** Opening Extracted entries block **

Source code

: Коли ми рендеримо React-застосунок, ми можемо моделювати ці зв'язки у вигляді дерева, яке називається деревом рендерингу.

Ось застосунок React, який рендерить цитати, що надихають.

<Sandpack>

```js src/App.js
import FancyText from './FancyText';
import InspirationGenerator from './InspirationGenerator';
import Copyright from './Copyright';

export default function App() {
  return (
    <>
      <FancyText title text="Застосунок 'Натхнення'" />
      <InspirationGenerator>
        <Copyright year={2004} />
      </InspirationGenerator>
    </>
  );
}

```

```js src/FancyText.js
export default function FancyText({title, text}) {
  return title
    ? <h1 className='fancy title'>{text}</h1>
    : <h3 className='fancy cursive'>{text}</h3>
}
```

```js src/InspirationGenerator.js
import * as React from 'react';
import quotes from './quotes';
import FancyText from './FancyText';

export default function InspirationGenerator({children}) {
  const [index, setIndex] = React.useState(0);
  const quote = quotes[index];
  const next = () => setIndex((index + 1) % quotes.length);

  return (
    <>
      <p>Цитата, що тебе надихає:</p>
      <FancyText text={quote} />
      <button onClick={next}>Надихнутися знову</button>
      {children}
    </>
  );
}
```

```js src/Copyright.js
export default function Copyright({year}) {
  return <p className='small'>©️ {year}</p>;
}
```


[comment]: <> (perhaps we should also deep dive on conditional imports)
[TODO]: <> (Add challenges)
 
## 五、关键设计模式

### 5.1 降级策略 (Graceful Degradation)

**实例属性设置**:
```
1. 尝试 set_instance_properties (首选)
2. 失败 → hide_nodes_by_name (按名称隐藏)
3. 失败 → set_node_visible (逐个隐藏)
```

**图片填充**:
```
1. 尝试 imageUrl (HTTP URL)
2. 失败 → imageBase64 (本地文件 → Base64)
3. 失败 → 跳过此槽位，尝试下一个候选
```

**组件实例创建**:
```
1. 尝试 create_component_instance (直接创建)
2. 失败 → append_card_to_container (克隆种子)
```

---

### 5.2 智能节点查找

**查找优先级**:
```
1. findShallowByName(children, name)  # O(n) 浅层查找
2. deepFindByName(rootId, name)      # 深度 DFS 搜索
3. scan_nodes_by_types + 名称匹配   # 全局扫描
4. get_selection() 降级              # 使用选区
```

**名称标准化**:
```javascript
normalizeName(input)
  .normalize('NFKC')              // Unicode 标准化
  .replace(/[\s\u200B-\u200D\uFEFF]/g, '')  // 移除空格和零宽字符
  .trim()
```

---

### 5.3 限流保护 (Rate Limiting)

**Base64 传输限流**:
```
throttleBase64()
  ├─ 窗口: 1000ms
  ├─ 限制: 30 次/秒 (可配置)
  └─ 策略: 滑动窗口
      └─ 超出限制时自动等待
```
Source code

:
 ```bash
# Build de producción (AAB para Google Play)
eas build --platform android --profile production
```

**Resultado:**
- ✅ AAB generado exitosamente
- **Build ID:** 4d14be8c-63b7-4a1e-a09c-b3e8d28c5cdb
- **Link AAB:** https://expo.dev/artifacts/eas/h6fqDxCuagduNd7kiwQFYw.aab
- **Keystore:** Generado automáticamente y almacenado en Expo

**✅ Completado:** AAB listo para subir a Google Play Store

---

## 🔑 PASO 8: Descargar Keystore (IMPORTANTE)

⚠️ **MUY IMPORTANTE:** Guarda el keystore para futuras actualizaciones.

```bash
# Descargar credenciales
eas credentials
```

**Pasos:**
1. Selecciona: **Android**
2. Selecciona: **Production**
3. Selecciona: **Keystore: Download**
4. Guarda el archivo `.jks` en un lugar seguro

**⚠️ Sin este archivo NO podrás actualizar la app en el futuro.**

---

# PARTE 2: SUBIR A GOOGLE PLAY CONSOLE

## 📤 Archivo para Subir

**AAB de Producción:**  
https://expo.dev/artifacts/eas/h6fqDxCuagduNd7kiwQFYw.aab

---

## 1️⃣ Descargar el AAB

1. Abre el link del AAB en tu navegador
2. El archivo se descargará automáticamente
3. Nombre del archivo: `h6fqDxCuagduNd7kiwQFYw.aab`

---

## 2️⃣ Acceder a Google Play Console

** Closing Extracted entries block **

- [What needs to be done]:
Report how many lines above hold "React", number only.

- [Output of the exercise]:
4